Description of Securities Registered Under Section 12 of the Securities Exchange Act of 1934
EX-4.5 2 insm20201231ex45.htm EX-4.5 Document
DESCRIPTION OF SECURITIES
REGISTERED UNDER SECTION 12 OF THE
SECURITIES EXCHANGE ACT OF 1934
The following information is a summary of the material terms of the common stock of Insmed Incorporated (“we”, “our” and “us,”), which is based upon, and is qualified in its entirety by reference to, our Articles of Incorporation, as amended (the “Articles of Incorporation”), our Amended and Restated Bylaws (the “Bylaws”) and applicable provisions of the Virginia Stock Corporation Act (“VSCA”). This summary may not contain all of the information that is important to you; you can obtain additional information regarding our Articles of Incorporation and Bylaws by referring to such documents, copies of which are included as exhibits to the Annual Report on Form 10-K of which this Exhibit 4.5 is a part.
Under our Articles of Incorporation, we have authority to issue 500,000,000 shares of common stock, par value $0.01 per share. All of our issued and outstanding shares of common stock are fully paid and nonassessable.
Subject to the rights of the holders of any of our preferred stock then outstanding, the holders of our common stock are entitled to receive ratably such dividends, if any, as may be declared from time to time by our board of directors out of legally available funds. As of the date of this Annual Report on Form 10-K, we have not declared or paid any dividends on our shares of common stock, and there were no shares of preferred stock outstanding, although our board of directors is authorized to issue preferred stock with rights senior to those of the common stock without any further vote or action by the holders of our common stock.
Rights Upon Liquidation
In the event we are liquidated, dissolved or our affairs are wound up, after we pay or make adequate provision for all of our known debts and liabilities, each holder of common stock will receive distributions pro rata out of assets that we can legally use to pay distributions, subject to the rights of the holders of any of our preferred stock then outstanding.

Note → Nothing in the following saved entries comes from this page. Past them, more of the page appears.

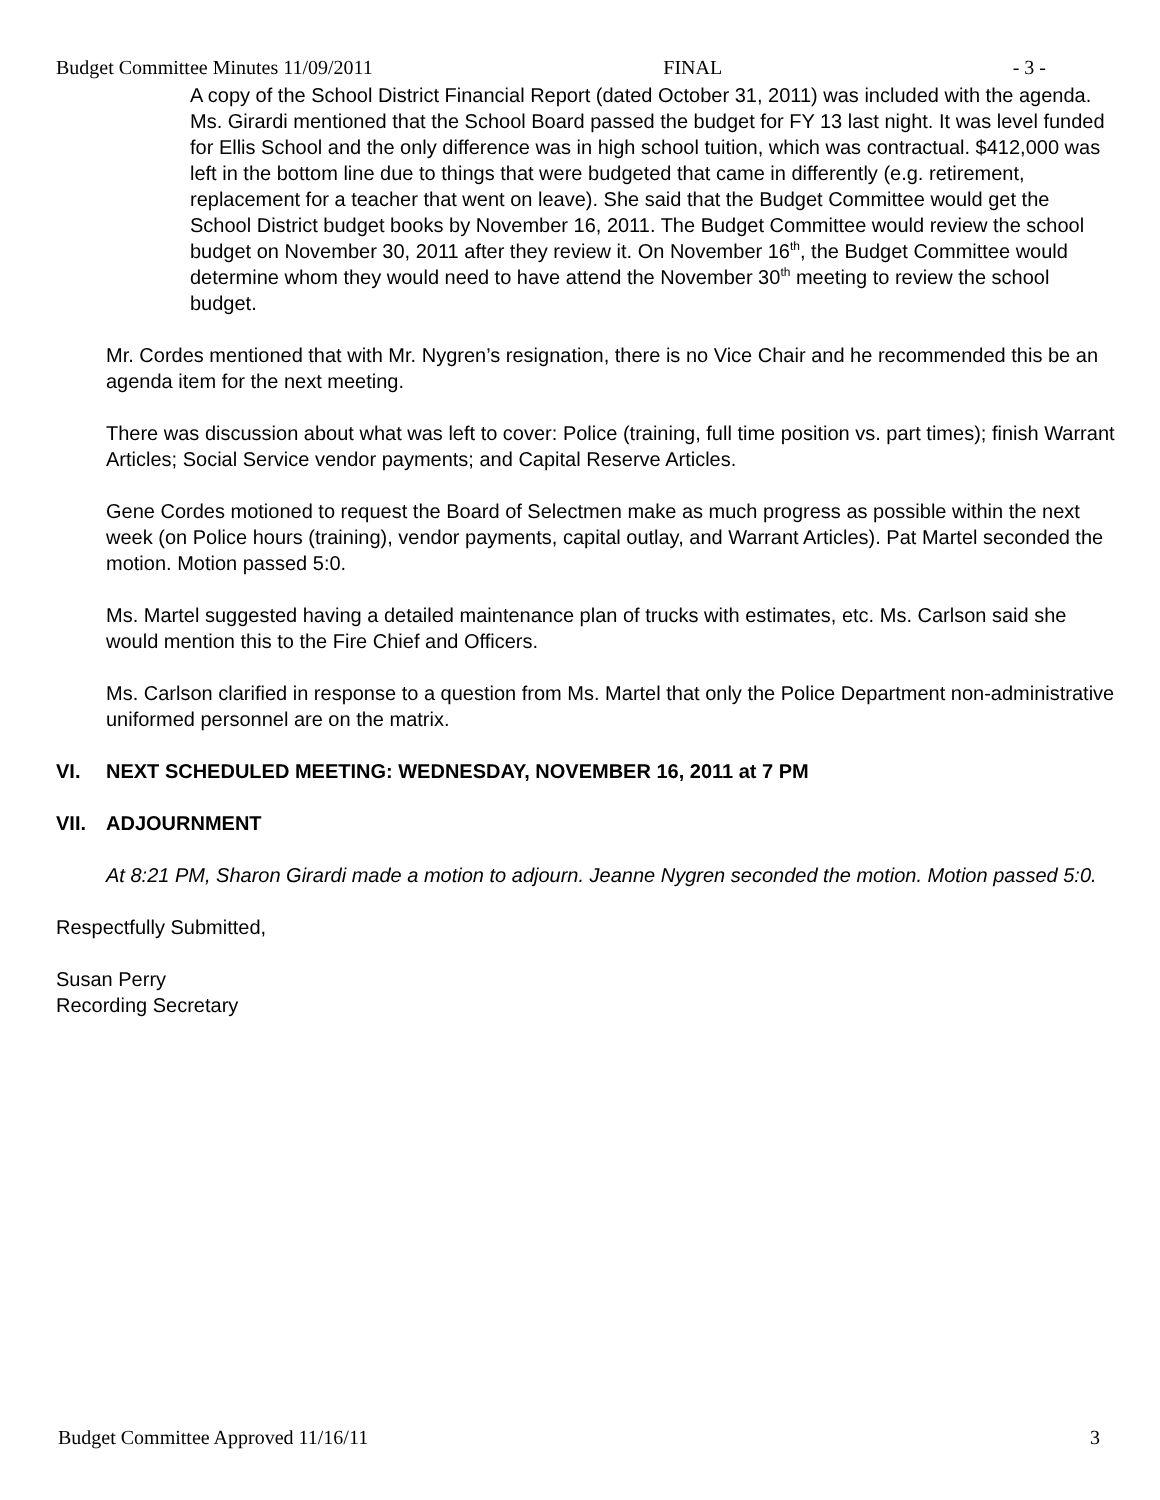Budget Committee Minutes 11/09/2011 FINAL - 3 -
A copy of the School District Financial Report (dated October 31, 2011) was included with the agenda. Ms. Girardi mentioned that the School Board passed the budget for FY 13 last night. It was level funded for Ellis School and the only difference was in high school tuition, which was contractual. $412,000 was left in the bottom line due to things that were budgeted that came in differently (e.g. retirement, replacement for a teacher that went on leave). She said that the Budget Committee would get the School District budget books by November 16, 2011. The Budget Committee would review the school budget on November 30, 2011 after they review it. On November 16<sup>th</sup>, the Budget Committee would determine whom they would need to have attend the November 30<sup>th</sup> meeting to review the school budget.
Mr. Cordes mentioned that with Mr. Nygren’s resignation, there is no Vice Chair and he recommended this be an agenda item for the next meeting.
There was discussion about what was left to cover: Police (training, full time position vs. part times); finish Warrant Articles; Social Service vendor payments; and Capital Reserve Articles.
Gene Cordes motioned to request the Board of Selectmen make as much progress as possible within the next week (on Police hours (training), vendor payments, capital outlay, and Warrant Articles). Pat Martel seconded the motion. Motion passed 5:0.
Ms. Martel suggested having a detailed maintenance plan of trucks with estimates, etc. Ms. Carlson said she would mention this to the Fire Chief and Officers.
Ms. Carlson clarified in response to a question from Ms. Martel that only the Police Department non-administrative uniformed personnel are on the matrix.
VI. NEXT SCHEDULED MEETING: WEDNESDAY, NOVEMBER 16, 2011 at 7 PM
VII. ADJOURNMENT
At 8:21 PM, Sharon Girardi made a motion to adjourn. Jeanne Nygren seconded the motion. Motion passed 5:0.
Respectfully Submitted,
Susan Perry
Recording Secretary
Budget Committee Approved 11/16/11 3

Holders of our common stock are entitled to one vote per share and will have the exclusive power to vote on all matters presented to our shareholders, including the election of directors, except as otherwise provided by the VSCA and subject to the rights of the holders of any of our preferred stock then outstanding. An election of directors by our shareholders will be determined by a plurality of the votes cast by the shareholders entitled to vote on the election, although we have a director resignation policy applicable to director nominees in uncontested elections. Our Articles of Incorporation do not provide for cumulative voting. In accordance with our Articles of Incorporation, our board is divided into three classes serving staggered three-year terms, with one class being elected each year at our annual meeting of shareholders.
Subject to certain exceptions set forth in the VSCA, matters other than the election of directors generally will be approved if the votes cast by our shareholders favoring the action exceed the votes cast opposing the action. Subject to the rights of the holders of any of our preferred stock then outstanding, however, the affirmative vote of at least 75% of the voting power of the outstanding shares of our capital stock entitled to vote generally in the election of directors, voting together as a single group, will be required to take the following actions:
•remove a director, which may only be done for cause; and
•alter, amend, repeal, or adopt any provision inconsistent with, the provisions of (1) our Articles of Incorporation that provide for a classified board, director removal only for cause, filling of newly created or vacant directorships, or bylaw amendments or (2) our Bylaws.
Holders of our common stock will have no preference, appraisal or exchange rights, except for any appraisal rights provided by the VSCA. Furthermore, holders of our common stock have no conversion, sinking fund or redemption rights, or preemptive rights to subscribe for any of our securities.
Potential Anti-Takeover Effects of Certain Provisions of Virginia Law and Our Organizational Documents
Certain provisions of the VSCA, our Articles of Incorporation and our Bylaws could hamper a third-party’s acquisition of, or discourage a third-party from attempting to acquire control of, us or limit the price that investors might be willing to pay for shares of our common stock. These provisions or arrangements include:
•The ability to issue preferred stock with rights senior to those of our common stock without any further vote or action by the holders of our common stock. The issuance of preferred stock could decrease the amount of earnings and assets available for distribution to the holders of our common stock or could adversely affect the rights and powers, including voting rights, of the holders of our common stock. In certain circumstances, such issuance could have the effect of decreasing the market price of our common stock.
•The existence of a staggered board of directors in which there are three classes of directors serving staggered three-year terms, thus expanding the time required to change the composition of a majority of directors.
•The requirement that shareholders provide advance notice when nominating director candidates to serve on our board of directors.
•The inability of shareholders to convene a shareholders’ meeting without the chairman of the board, the president or a majority of the board of directors first calling the meeting.
•The prohibition against entering into a business combination with the beneficial owner of 10% or more of our
outstanding voting stock for a period of three years after the 10% or greater owner first reached that level of
stock ownership, unless certain criteria are met.